TASK PROMPT
Output exactly the lines from the one with "WRPW - Cities 92.9 FM" to the close of the records below, first and last included.

RECORDS PROVIDED
--------------------------------
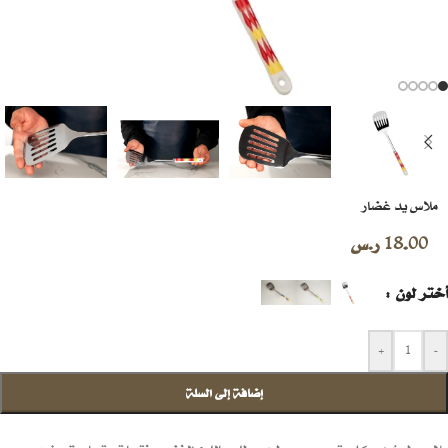
ملاس يد غضار
18.00
ر.س
أختر لون
+
-
إضافة إلى السلة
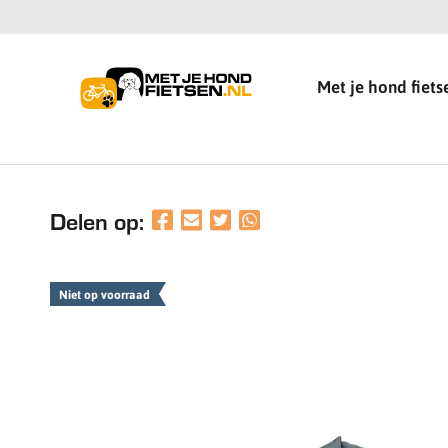
Met je hond fiets
Delen op:
Niet op voorraad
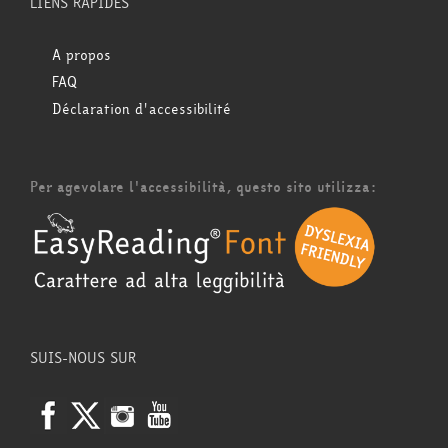
LIENS RAPIDES
A propos
FAQ
Déclaration d'accessibilité
Per agevolare l'accessibilità, questo sito utilizza:
SUIS-NOUS SUR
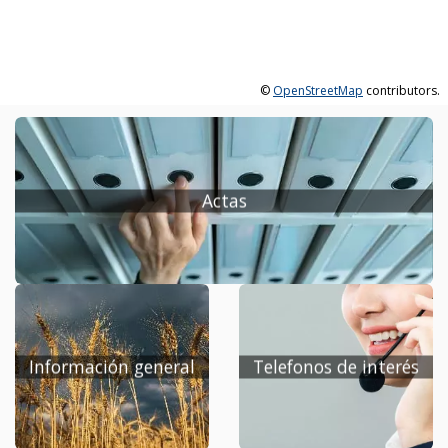
©
OpenStreetMap
contributors.
Actas
Información general
Telefonos de interés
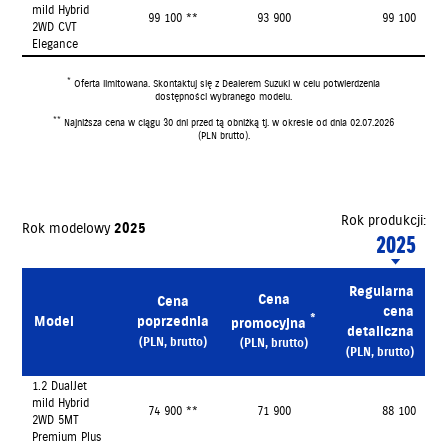
mild Hybrid
99 100 **
93 900
99 100
2WD CVT
Elegance
*
Oferta limitowana. Skontaktuj się z Dealerem Suzuki w celu potwierdzenia
dostępności wybranego modelu.
**
Najniższa cena w ciągu 30 dni przed tą obniżką tj. w okresie od dnia 02.07.2026
(PLN brutto).
Rok produkcji:
Rok modelowy
2025
2025
Regularna
Cena
Cena
cena
*
Model
poprzednia
promocyjna
detaliczna
(PLN, brutto)
(PLN, brutto)
(PLN, brutto)
1.2 DualJet
mild Hybrid
74 900 **
71 900
88 100
2WD 5MT
Premium Plus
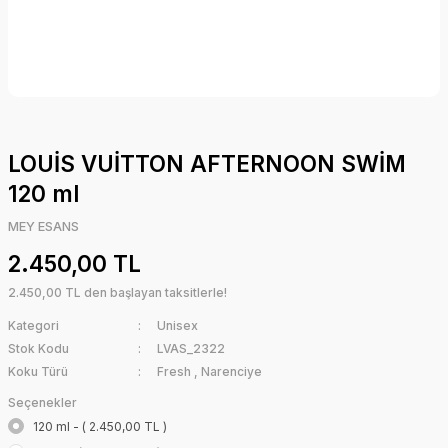
LOUİS VUİTTON AFTERNOON SWİM
120 ml
MEY ESANS
2.450,00 TL
2.450,00 TL den başlayan taksitlerle!
Kategori
Unisex
Stok Kodu
LVAS_2322
Koku Türü
Fresh
,
Narenciye
Seçenekler
120 ml - ( 2.450,00 TL )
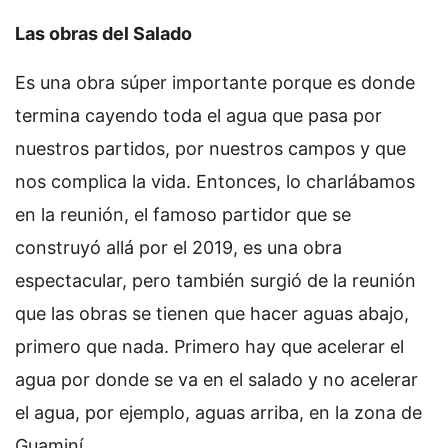
Las obras del Salado
Es una obra súper importante porque es donde
termina cayendo toda el agua que pasa por
nuestros partidos, por nuestros campos y que
nos complica la vida. Entonces, lo charlábamos
en la reunión, el famoso partidor que se
construyó allá por el 2019, es una obra
espectacular, pero también surgió de la reunión
que las obras se tienen que hacer aguas abajo,
primero que nada. Primero hay que acelerar el
agua por donde se va en el salado y no acelerar
el agua, por ejemplo, aguas arriba, en la zona de
Guaminí.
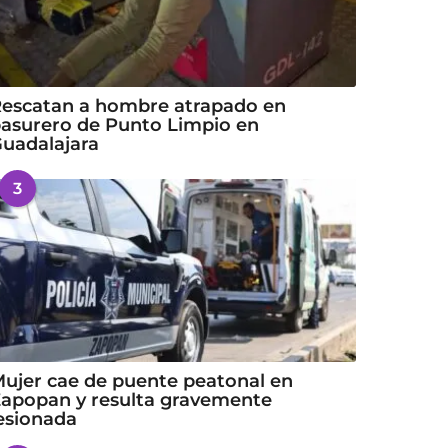
escatan a hombre atrapado en
asurero de Punto Limpio en
uadalajara
3
ujer cae de puente peatonal en
apopan y resulta gravemente
esionada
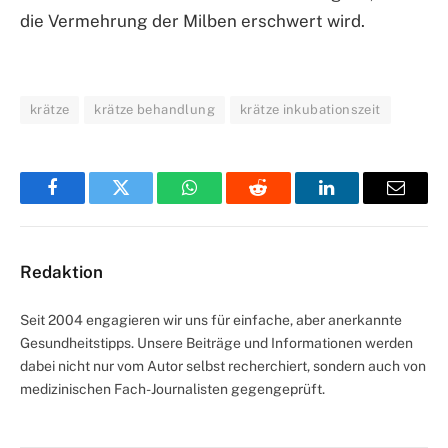
die Vermehrung der Milben erschwert wird.
krätze
krätze behandlung
krätze inkubationszeit
Facebook
Twitter
WhatsApp
Reddit
LinkedIn
Email
Redaktion
Seit 2004 engagieren wir uns für einfache, aber anerkannte
Gesundheitstipps. Unsere Beiträge und Informationen werden
dabei nicht nur vom Autor selbst recherchiert, sondern auch von
medizinischen Fach-Journalisten gegengeprüft.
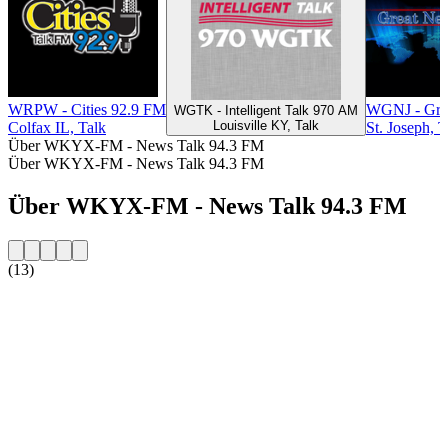
WRPW - Cities 92.9 FM
WGNJ - Gre
WGTK - Intelligent Talk 970 AM
Louisville KY, Talk
Colfax IL, Talk
St. Joseph, T
Über WKYX-FM - News Talk 94.3 FM
Über WKYX-FM - News Talk 94.3 FM
Über WKYX-FM - News Talk 94.3 FM
(13)
Sender-Website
--------------------------------
ANSWER BOX
WRPW - Cities 92.9 FM
WGNJ - Gre
WGTK - Intelligent Talk 970 AM
Louisville KY, Talk
Colfax IL, Talk
St. Joseph, T
Über WKYX-FM - News Talk 94.3 FM
Über WKYX-FM - News Talk 94.3 FM
Über WKYX-FM - News Talk 94.3 FM
(13)
Sender-Website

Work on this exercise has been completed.